The protocol specifies that if the length mentionned is wrong ("too big"), then nothing should be answered, and otherwise that the exact payload data received be sent back.
Nowhere does it say that the length field in the packet has any validity that the server must use it blindly.
Nowhere is it specified that the server should return data beyond the payload data.

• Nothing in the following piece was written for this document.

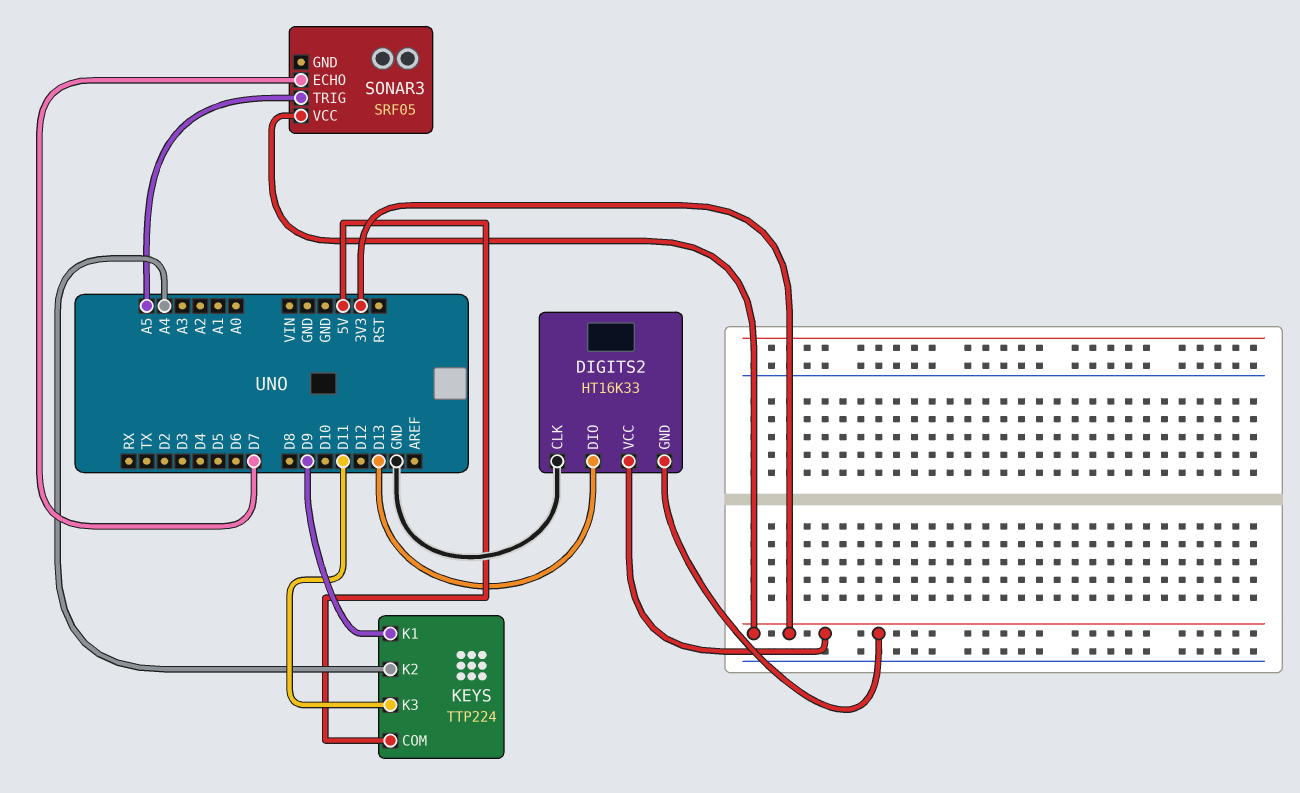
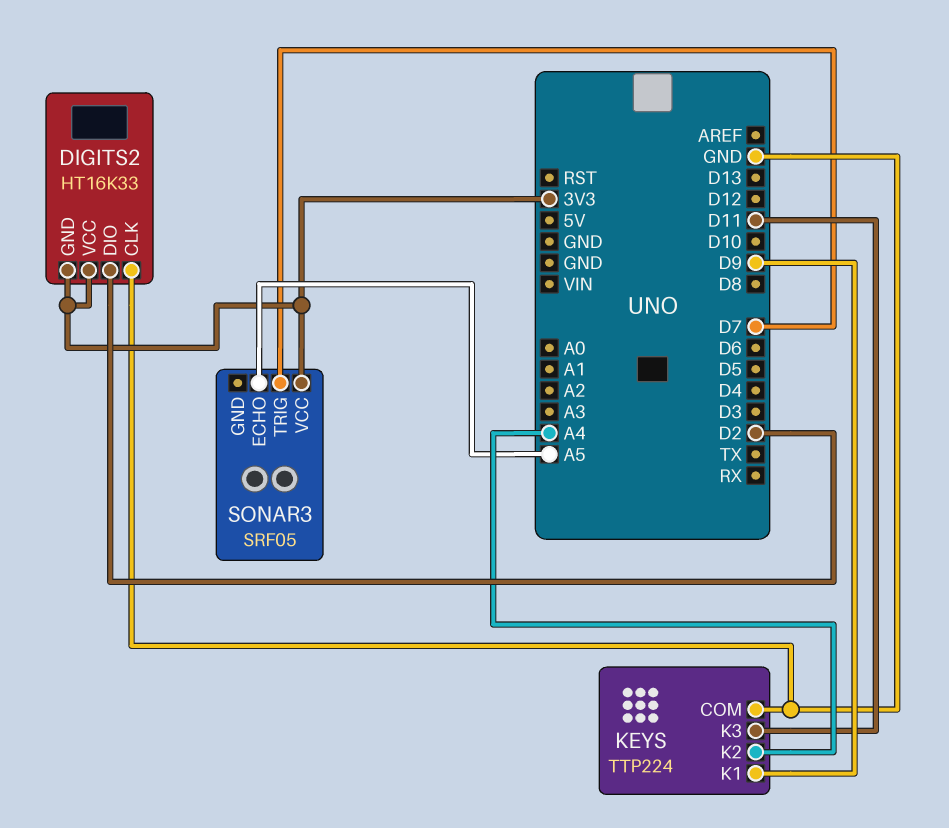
DIGITS2 pin DIO: D13 -> D2
KEYS pin COM: 5V -> GND
SONAR3 pin ECHO: D7 -> A5
SONAR3 pin TRIG: A5 -> D7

It is obvious that the message length should be taken ito account to determine the padding_length, since it's not in the message. This is explicitely described in the protocol specifications:
padding: The padding is random content that MUST be ignored by the receiver. The length of a HeartbeatMessage is TLSPlaintext.length for TLS and DTLSPlaintext.length for DTLS. Furthermore, the length of the type field is 1 byte, and the length of the payload_length is 2. Therefore, the padding_length is TLSPlaintext.length - payload_length - 3 for TLS and DTLSPlaintext.length - payload_length - 3 for DTLS. The padding_length MUST be at least 16.
The sender of a HeartbeatMessage MUST use a random padding of at least 16 bytes. The padding of a received HeartbeatMessage message MUST be ignored.